El Hadji Sy - 1950s to today
Research Room presented with the researcher and curator Ken Aicha Sy
May - July 2022
A prominent figure of West Africa during the independence era, El Hadji Sy (born in 1954 in Dakar) was presented in Dakar at Selebe Yoon after years of withdrawal from public appearance in his native home, even though he participated in the most important international artistic events in recent years such as Documenta Kassel (2017) or the Biennal of Sao Paulo (2015). After more than fifty years of career, a witness to a colonised society in-transition, an important voice in the development of a new modernity, the itinerary of El Hadji Sy is transnational, travelling and working across Western or African countries such as South Africa on the brink of apartheid. Yet his artistic life profoundly anchors itself in the city he chose not to ever leave, Dakar. As a painter, a cultural activist and the first black curator to collaborate with a western institution in the 1980s, his social commitment and collective initiatives always aimed at an artistic autonomy.

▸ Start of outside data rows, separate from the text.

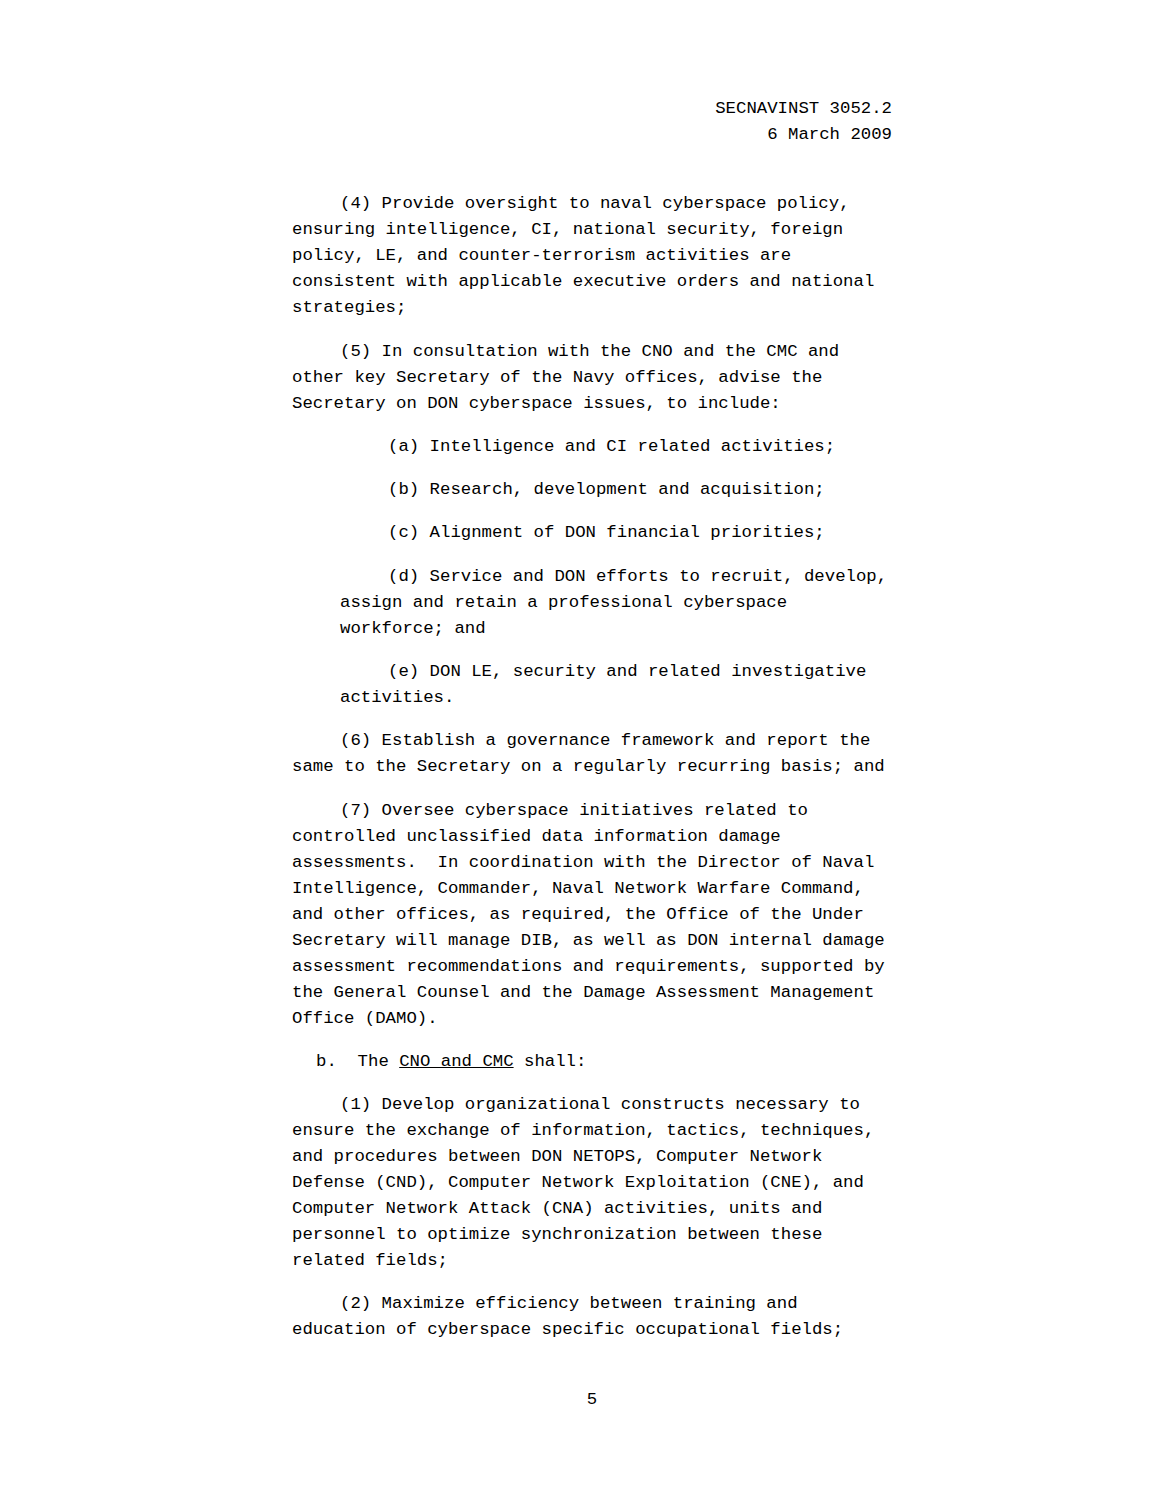SECNAVINST 3052.2 6 March 2009
(4) Provide oversight to naval cyberspace policy, ensuring intelligence, CI, national security, foreign policy, LE, and counter-terrorism activities are consistent with applicable executive orders and national strategies;
(5) In consultation with the CNO and the CMC and other key Secretary of the Navy offices, advise the Secretary on DON cyberspace issues, to include:
(a) Intelligence and CI related activities;
(b) Research, development and acquisition;
(c) Alignment of DON financial priorities;
(d) Service and DON efforts to recruit, develop, assign and retain a professional cyberspace workforce; and
(e) DON LE, security and related investigative activities.
(6) Establish a governance framework and report the same to the Secretary on a regularly recurring basis; and
(7) Oversee cyberspace initiatives related to controlled unclassified data information damage assessments. In coordination with the Director of Naval Intelligence, Commander, Naval Network Warfare Command, and other offices, as required, the Office of the Under Secretary will manage DIB, as well as DON internal damage assessment recommendations and requirements, supported by the General Counsel and the Damage Assessment Management Office (DAMO).
b. The CNO and CMC shall:
(1) Develop organizational constructs necessary to ensure the exchange of information, tactics, techniques, and procedures between DON NETOPS, Computer Network Defense (CND), Computer Network Exploitation (CNE), and Computer Network Attack (CNA) activities, units and personnel to optimize synchronization between these related fields;
(2) Maximize efficiency between training and education of cyberspace specific occupational fields;
5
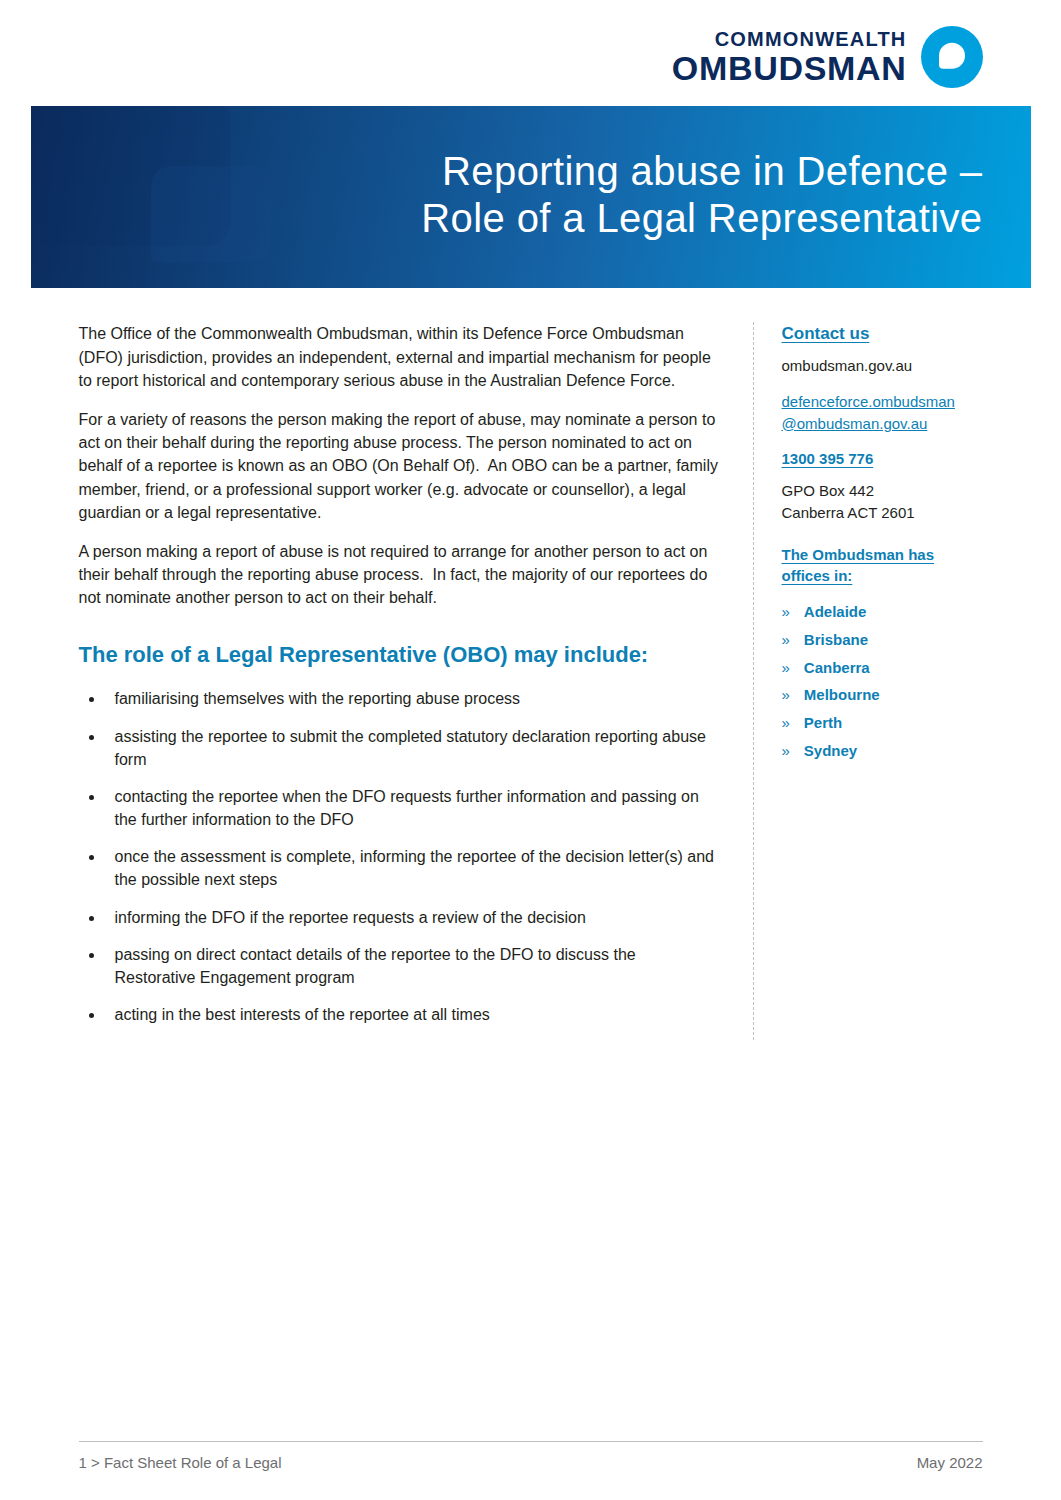Commonwealth Ombudsman
Reporting abuse in Defence –
Role of a Legal Representative
The Office of the Commonwealth Ombudsman, within its Defence Force Ombudsman (DFO) jurisdiction, provides an independent, external and impartial mechanism for people to report historical and contemporary serious abuse in the Australian Defence Force.
For a variety of reasons the person making the report of abuse, may nominate a person to act on their behalf during the reporting abuse process. The person nominated to act on behalf of a reportee is known as an OBO (On Behalf Of). An OBO can be a partner, family member, friend, or a professional support worker (e.g. advocate or counsellor), a legal guardian or a legal representative.
A person making a report of abuse is not required to arrange for another person to act on their behalf through the reporting abuse process. In fact, the majority of our reportees do not nominate another person to act on their behalf.
The role of a Legal Representative (OBO) may include:
familiarising themselves with the reporting abuse process
assisting the reportee to submit the completed statutory declaration reporting abuse form
contacting the reportee when the DFO requests further information and passing on the further information to the DFO
once the assessment is complete, informing the reportee of the decision letter(s) and the possible next steps
informing the DFO if the reportee requests a review of the decision
passing on direct contact details of the reportee to the DFO to discuss the Restorative Engagement program
acting in the best interests of the reportee at all times
Contact us
ombudsman.gov.au
defenceforce.ombudsman
@ombudsman.gov.au
1300 395 776
GPO Box 442
Canberra ACT 2601
The Ombudsman has offices in:
»Adelaide
»Brisbane
»Canberra
»Melbourne
»Perth
»Sydney
1 > Fact Sheet Role of a Legal May 2022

To trace this trajectory, an archival room was conceived with Ken Aicha Sy with a visual and chronological timeline of the artist’s career, archives from the end of the 20th century on the artist and his various collective groups, namely the Laboratoire AGIT’ART, Tenq et Huit Facettes, historical and current interviews of the artist as well as his collaborators such as art historian and curator Clémentine Deliss, art historian Yvette Mutumba, the artist Kan-Si.
Historical catalogues and catalogues dating from the 1980s up to today were made available to the public throughout the exhibition.